Questions to answer:
**A)** In the T1 mapping excerpt, why could the proposed method achieve full FOV coverage and be applied to abdominal areas?
**B)** Do these statements agree with the T1 mapping excerpt? For each, answer yes or no and quote the deciding words. (i) In the knee study, the quantification error with 50% data rejection was 9.3%. (ii) Streaking artifacts appeared only in the phantom study. (iii) Tubes with shorter T1 maps were more robust at data dropping.

Excerpted passage:

Figure 3 shows a slice from the phantom results. The image rejection rate increased from 10% to 50% for the pattern shown in the left column. Compared with the T1 map reconstructed with the full dataset, tubes with longer T1 maps were more robust at data dropping.
Figure 4 shows the multi-slice knee results from the in vivo study. Images from slice numbers 1, 10, and 17 were selected and reconstructed using 30% and 50% data rejection. Compared with the T1 map reconstructed from the full dataset, the quantification error from the chosen region of interest (ROI; marked by a red box) was 6.8% and 9.3% for 30% and 50% data rejection, respectively.

Discussion

In this study, a fast and motion-robust T1 mapping method was implemented with IR-prepared radial acquisitions and a dictionary-based reconstruction. The proposed method was based on a FISP sequence, which should not have banding artifacts at high field strengths as seen with the bSSFP sequence used in MOLLI. Thus, the proposed method could achieve full FOV coverage, and could be applied to abdominal areas. Moreover, the proposed method had a higher SNR than the IR SPGR sequence, because the transverse magnetization was fully spoiled in the SPGR sequence.
Dictionary-based reconstruction also improved motion tolerance in the proposed method. Motion influences for continuous TI samples on the same slice was reduced with an interleaved slice acquisition strategy. Thus, motion artifacts would not have a continuous impact on the TI samples from the same slice. The dictionary-based T1 estimation used temporal sparsity of signal changes to allow data dropping. The highly undersampled images from different TIs were not directly combined using any sparse reconstruction method. Therefore, the image contrast from different TIs was retained. However, streaking artifacts caused by radial undersampling were observed in both the phantom and in vivo knee studies. One possible solution is to apply a key-hole view-sharing strategy.5

Conclusions

In this study, we proposed a fast T1 mapping method with a high data rejection tolerance. This method directly benefits the use of T1 mapping in patients with Parkinson’s disease.

Acknowledgements

No acknowledgement found.

References

1. Wang X, Roeloffs V, Klosowski J, et al. Model‐based T1 mapping with sparsity constraints using single‐shot inversion‐recovery radial FLASH. Magn Reson Med, 2018, 79(2): 730-740.

2. Messroghli D, Radjenovic A, Kozerke S, et al. Modified Look-Locker inversion recovery (MOLLI) for high-resolution T1 mapping of the heart. Magn Reson Med, 2004, 52(1): 141-146.

Data provided:

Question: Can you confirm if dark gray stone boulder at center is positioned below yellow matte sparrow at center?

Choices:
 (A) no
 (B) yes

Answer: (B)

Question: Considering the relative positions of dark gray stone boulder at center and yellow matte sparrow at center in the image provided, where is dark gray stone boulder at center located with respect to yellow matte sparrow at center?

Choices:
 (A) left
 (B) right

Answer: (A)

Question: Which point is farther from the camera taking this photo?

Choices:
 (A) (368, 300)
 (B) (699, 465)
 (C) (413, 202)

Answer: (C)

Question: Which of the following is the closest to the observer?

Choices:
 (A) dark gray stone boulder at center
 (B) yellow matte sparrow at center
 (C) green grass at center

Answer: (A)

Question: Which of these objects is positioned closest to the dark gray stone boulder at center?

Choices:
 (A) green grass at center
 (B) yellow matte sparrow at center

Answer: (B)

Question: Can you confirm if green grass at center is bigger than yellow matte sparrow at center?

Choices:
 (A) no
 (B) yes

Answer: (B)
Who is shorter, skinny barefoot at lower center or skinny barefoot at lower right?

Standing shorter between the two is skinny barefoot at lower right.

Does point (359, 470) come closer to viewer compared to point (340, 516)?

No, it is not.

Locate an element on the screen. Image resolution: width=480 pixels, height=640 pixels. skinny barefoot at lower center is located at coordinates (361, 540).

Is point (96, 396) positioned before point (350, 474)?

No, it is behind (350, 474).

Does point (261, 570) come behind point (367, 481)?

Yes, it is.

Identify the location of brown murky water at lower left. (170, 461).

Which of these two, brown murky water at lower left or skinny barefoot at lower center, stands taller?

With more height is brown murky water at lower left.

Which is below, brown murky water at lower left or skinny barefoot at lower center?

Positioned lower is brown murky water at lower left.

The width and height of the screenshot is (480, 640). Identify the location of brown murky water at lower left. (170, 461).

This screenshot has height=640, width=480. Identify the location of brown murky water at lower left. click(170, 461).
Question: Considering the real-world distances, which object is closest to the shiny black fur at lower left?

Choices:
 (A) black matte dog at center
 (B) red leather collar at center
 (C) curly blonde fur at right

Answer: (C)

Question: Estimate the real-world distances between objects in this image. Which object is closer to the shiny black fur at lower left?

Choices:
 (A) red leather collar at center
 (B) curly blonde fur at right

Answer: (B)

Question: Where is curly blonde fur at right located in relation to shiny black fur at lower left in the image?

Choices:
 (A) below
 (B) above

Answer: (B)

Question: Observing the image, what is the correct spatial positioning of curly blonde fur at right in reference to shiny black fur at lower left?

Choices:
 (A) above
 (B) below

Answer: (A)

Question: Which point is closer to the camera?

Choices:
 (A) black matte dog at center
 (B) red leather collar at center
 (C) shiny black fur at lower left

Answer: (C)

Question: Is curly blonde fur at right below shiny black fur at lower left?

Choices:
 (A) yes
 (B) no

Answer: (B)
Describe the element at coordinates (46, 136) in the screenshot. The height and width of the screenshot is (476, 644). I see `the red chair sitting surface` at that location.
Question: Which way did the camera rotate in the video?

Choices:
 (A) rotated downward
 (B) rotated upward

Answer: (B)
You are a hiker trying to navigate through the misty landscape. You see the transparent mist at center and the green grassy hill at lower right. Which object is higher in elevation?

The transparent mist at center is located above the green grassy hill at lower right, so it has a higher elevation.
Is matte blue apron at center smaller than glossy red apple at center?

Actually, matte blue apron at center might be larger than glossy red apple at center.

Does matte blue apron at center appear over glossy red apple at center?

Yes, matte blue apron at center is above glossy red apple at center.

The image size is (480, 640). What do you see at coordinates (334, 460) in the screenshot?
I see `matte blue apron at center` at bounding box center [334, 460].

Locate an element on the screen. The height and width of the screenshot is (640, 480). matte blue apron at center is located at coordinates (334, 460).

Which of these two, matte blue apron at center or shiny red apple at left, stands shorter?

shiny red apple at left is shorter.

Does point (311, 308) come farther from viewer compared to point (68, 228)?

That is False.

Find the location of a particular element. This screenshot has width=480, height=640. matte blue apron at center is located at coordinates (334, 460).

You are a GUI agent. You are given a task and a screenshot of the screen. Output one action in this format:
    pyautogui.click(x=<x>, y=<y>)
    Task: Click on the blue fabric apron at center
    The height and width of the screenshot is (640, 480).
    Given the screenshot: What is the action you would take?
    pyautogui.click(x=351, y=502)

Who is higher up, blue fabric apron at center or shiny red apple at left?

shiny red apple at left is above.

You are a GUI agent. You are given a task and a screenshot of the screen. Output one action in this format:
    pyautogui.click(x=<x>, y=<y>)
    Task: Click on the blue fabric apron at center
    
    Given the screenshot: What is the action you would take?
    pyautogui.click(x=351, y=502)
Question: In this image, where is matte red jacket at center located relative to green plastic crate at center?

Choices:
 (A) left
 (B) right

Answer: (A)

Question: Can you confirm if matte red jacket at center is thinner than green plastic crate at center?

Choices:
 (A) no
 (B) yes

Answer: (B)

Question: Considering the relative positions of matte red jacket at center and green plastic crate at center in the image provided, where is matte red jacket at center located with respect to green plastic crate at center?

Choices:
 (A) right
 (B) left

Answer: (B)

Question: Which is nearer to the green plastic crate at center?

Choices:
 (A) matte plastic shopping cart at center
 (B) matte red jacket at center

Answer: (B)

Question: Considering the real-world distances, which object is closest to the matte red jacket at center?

Exercise solutions:
**A)** The method was based on a FISP sequence. At high field strengths, that sequence should not have the banding artifacts seen with the bSSFP sequence used in MOLLI.

**B)**
(i) Yes: "the quantification error from the chosen region of interest (ROI; marked by a red box) was 6.8% and 9.3% for 30% and 50% data rejection, respectively."
(ii) No: "streaking artifacts caused by radial undersampling were observed in both the phantom and in vivo knee studies."
(iii) No: "tubes with longer T1 maps were more robust at data dropping."